I always thought of orchids as being delicate plants. The truth is they are quite hardy, and as I found, easier to grow than I first thought. I think I get along so well with orchids because I don't like being too cold or too hot either! Depending on the type of orchid you are growing, the coolest temperature ranges from 50 - 60 degrees F, while the high temperatures range up to the high 70's.
Make sure your greenhouse has plenty of ventilation, and take care that the greenhouse does not get too hot. Misting kits, such as our EZ Cool Kits, are invaluable for orchid growing. Not only do the cool the air temperature down by as much as 20 degrees F, but they provide the misting that orchids so dearly love. Keep orchids away from air conditioners, cold drafts and heating vents.
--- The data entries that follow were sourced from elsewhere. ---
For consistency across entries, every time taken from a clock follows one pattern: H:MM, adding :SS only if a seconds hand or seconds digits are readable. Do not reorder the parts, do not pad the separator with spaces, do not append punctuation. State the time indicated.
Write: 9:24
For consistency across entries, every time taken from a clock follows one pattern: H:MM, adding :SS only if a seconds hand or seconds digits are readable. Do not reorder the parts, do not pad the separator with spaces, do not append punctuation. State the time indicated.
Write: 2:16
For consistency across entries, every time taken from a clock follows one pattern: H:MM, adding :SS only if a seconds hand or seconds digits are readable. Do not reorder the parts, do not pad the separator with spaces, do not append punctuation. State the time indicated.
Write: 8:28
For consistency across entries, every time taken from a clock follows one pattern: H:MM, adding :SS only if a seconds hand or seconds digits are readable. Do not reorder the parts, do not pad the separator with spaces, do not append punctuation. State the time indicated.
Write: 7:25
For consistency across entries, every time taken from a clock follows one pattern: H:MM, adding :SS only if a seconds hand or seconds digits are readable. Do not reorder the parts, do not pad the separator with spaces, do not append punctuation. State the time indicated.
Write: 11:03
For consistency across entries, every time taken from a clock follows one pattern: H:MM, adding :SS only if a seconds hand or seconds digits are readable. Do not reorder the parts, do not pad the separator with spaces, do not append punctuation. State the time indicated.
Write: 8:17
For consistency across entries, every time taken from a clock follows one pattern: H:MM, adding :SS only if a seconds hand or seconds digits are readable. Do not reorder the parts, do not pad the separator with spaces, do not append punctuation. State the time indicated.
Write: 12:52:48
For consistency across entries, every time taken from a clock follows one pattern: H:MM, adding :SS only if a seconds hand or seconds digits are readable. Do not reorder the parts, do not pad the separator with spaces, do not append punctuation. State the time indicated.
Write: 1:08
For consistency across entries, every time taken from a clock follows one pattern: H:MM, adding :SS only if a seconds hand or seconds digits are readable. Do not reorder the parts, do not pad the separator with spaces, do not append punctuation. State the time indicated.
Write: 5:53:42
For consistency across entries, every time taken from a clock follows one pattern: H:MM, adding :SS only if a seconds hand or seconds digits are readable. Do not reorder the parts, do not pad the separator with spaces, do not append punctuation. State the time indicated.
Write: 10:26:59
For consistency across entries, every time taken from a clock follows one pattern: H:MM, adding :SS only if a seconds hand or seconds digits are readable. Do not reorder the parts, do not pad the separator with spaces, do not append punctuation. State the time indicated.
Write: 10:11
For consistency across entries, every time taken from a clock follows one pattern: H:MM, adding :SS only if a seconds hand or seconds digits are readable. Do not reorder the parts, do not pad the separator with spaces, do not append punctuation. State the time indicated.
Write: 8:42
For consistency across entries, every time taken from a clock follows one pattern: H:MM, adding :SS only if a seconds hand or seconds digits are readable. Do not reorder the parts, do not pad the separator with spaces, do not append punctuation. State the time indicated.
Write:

More orchids are killed by over-watering than any other error. Water only when the potting mixture is completely dry. I water mine about every two weeks. Some potting mediums will dry out quicker than others requiring a more frequent watering.



  • Once again, I find it easiest to trot off to the nearest garden center and look for the fertilizer that says is best used on orchids. Follow the directions and you can't go wrong.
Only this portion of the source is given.